Tu terás muitas histórias a contar, pois é coisa que ninguém sabe direito lá
em cima. E nós ficaremos na casa de pedra, iluminada pela luz do archote, e
tomaremos nosso vinho caseiro nos cornos de ouro dos antigos reis
noruegueses. O génio da água presenteou-me com alguns. Lá nos virá visitar o
Duente do Gar, que te contará todas as cantigas das pastoras. Será muito
alegre! O salmão saltará na cachoeira, baterá na parede de pedra, mas não
conseguirá entrar. Sim, podes crer, tudo é muito belo na querida e velha
Noruega! Mas onde estão os rapazes? Sim, onde estão os rapazes? Andavam correndo pelo campo e sopravam os
fogos-fátuos, apagando-os, coitados, a eles que tinham vindo para realizar a
marcha dos archotes. - Isso é coisa que se faça? - censurou o Duende-Ancião - acabo de
tomar uma mão para vós.
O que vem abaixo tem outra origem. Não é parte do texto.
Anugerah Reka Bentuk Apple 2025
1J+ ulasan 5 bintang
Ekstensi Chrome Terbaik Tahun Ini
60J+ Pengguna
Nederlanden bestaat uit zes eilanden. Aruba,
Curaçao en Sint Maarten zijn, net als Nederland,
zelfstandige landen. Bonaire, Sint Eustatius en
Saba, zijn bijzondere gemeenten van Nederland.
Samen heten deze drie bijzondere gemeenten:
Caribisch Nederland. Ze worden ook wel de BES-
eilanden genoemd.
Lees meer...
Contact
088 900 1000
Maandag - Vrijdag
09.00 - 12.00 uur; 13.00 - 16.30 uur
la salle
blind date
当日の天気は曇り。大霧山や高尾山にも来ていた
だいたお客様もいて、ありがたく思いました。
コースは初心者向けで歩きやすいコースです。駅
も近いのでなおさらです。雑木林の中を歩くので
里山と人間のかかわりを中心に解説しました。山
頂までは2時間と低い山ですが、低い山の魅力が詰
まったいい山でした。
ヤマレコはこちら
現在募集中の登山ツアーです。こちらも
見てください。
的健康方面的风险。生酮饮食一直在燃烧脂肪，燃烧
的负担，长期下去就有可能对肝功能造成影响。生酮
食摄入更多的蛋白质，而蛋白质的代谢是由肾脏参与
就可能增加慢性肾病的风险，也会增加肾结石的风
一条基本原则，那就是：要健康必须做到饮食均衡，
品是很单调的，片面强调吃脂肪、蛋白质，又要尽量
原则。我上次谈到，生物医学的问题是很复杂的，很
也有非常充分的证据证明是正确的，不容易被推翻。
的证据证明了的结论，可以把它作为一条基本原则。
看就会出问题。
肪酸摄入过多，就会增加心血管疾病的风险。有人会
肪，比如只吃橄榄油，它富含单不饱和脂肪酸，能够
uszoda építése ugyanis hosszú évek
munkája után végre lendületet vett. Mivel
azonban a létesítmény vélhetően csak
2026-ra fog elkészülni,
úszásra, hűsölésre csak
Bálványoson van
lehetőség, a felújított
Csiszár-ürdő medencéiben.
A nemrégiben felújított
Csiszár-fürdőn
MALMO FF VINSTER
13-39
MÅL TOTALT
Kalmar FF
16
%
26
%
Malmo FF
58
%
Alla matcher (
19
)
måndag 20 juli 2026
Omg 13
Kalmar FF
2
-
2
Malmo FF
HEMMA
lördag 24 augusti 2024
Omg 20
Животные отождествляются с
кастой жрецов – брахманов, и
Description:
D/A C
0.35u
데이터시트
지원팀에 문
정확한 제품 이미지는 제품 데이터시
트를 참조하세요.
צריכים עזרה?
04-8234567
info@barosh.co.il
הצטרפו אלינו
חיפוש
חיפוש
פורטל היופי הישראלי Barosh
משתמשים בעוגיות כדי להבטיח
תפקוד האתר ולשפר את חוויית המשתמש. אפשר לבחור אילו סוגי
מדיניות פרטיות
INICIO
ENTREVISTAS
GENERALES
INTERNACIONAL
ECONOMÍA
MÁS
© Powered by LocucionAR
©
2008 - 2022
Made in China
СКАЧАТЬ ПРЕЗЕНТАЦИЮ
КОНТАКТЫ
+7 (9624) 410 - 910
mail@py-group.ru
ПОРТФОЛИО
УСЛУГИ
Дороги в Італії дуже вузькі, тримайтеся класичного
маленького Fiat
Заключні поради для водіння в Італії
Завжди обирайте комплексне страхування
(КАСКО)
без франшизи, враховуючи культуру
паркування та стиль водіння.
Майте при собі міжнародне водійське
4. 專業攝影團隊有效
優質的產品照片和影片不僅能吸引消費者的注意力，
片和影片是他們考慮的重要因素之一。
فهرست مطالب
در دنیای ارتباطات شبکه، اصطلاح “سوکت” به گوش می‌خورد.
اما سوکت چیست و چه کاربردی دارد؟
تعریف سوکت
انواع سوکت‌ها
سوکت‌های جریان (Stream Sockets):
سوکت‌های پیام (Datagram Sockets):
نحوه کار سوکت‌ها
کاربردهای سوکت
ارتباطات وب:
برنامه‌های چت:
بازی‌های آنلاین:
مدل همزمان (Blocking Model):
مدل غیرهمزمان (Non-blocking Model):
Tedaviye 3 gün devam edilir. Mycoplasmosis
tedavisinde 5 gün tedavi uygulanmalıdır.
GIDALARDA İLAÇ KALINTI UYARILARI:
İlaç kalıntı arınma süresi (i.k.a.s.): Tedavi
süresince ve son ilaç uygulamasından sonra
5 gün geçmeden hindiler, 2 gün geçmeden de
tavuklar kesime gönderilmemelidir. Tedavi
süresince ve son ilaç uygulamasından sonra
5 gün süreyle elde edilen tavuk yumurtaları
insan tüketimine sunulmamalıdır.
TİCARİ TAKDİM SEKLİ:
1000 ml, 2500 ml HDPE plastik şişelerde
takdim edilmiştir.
Podeis tomar agora uma das tias. Os rapazes, porém, disseram que preferiam fazer um discurso e beber,
celebrando o acontecimento. Não tinham vontade de casar. Fizeram, pois, seus
discursos, beberam e celebraram. Em seguida tiraram os casacos e deitaram-se
na mesa, para dormir, sem a menor cerimónia. O ancião, no entanto, ficou
andando em volta da sala, dançando com sua jovem noiva, e trocou de botina
com ela, o que lhe parecia mais elegante que trocar de anéis. - O galo está cantando! - anunciou a velha solteirona, dona da casa -
temos de fechar as janelas, para que o Sol não brilhe aqui dentro. E a Colina dos Elfos fechou-se. Lá foram as lagartixas corriam para baixo e para cima, na árvore oca. - Como gostei do Duende-Ancião norueguês! - disse a lagartixa à
companheira. - Pois eu gostei mais dos rapazes - revelou a minhoca. A pobrezinha, porém, não enxergava: era um bicho insignificante.